Resilience After Crisis: When Is It OK to Move Forward?

How can we look hopefully toward an uncertain future?

Source: Jessica Ruscello/Unsplash
Source: Jessica Ruscello/Unsplash

The first thing I do after brewing the coffee each morning is look at the headlines. For the past year, many of them have reflected on groups of people who have suffered in specific ways due to the COVID-19 pandemic. We all struggle differently, but everybody is struggling, and it’s helpful to hear a variety of stories so we can empathize with each other.

As we approach the one-year anniversary of the world changing as we know it, it is definitely helpful to reflect on what we have gone through. But now it might be time to move from reflection to resilience. Some of my clients say that it was helpful to process their experiences and feelings, but now they are ready to think about the future. Others tell me they are tired of looking back. I think looking to the future, at this point, gives us hope. It may feel scary to engage those thoughts because there is still a lot of uncertainty about how it will unfold. Below are some factors that might help you prepare for what comes next.

Manage expectations about how quickly “normal" will return.

We are all craving the things we miss. Walking around without a mask, eating in restaurants, seeing family that lives far away, and traveling to our favorite destinations. But since we don’t know when restrictions will be lifted, we don’t want to continue to feel disappointed and frustrated. Therefore, enjoying the experiences that we can have as they become available and savoring those moments is the best approach to keeping a positive attitude and reducing our anxiety.

Express gratitude as opportunities emerge.

Acknowledging that we are grateful to be able to return to the office, return kids to school, spend more time with people once we are vaccinated, and be able to visit family and other locations will help us remember the progress that has been made.

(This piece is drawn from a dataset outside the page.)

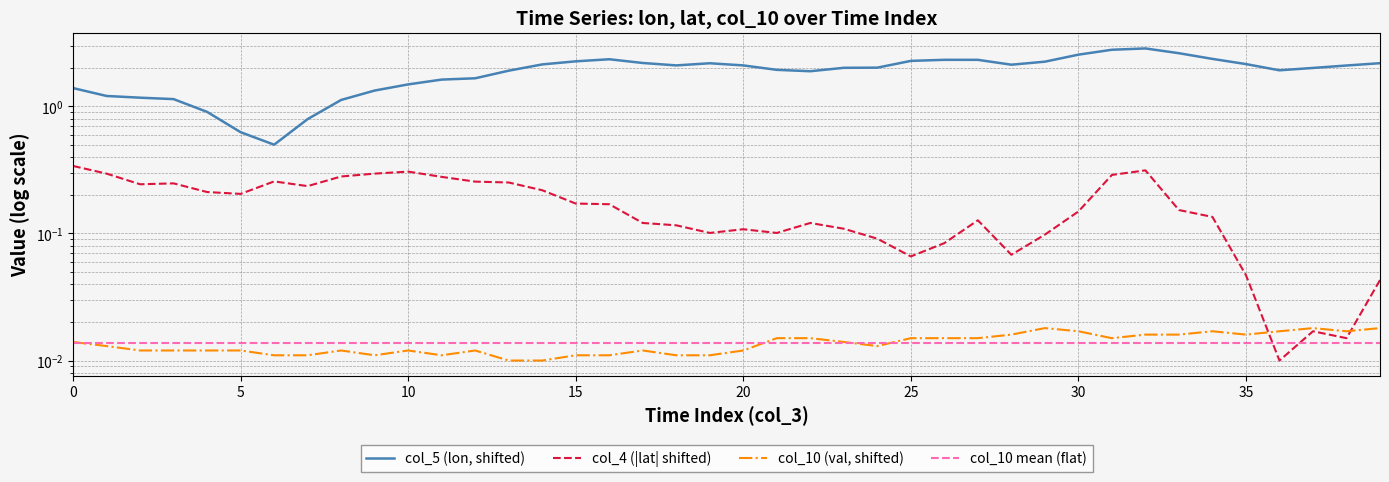

Count the number of data series in this chart.

4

Even though we don’t have everything back yet, remembering where we were one year ago and reminding ourselves that we have gotten through it keeps our brain hopeful that more positive changes are to come.

Set goals and make plans.

Spring is here, and with spring comes renewal. While it may not be time to plan international travel for an extended vacation or plan to put your mask in storage, we can certainly make a wish list. It’s OK to start dreaming about what we will do and the kinds of plans we will make. I am dreaming of throwing a backyard barbecue with all my friends. It might not happen next weekend, but I can visualize the food I will make, the music I will play, and the fun we will have.

Give yourself credit for your bravery.

I was reminded today by a meme that we can’t learn to be brave if everything is always wonderful. Let’s remember that we have been brave, we have faced the uncertainty, and every day we get closer to more freedom.

Encourage each other.

If you see people around you struggling with uncertainty, feeling discouraged, or expressing frustration, take the opportunity to let them know they are not alone. Remind them that we are in this together and we are all looking forward to talking about the pandemic in the past tense. It’s not going to happen at once, but each lifted restriction and each vaccine distribution is a step closer in the right direction.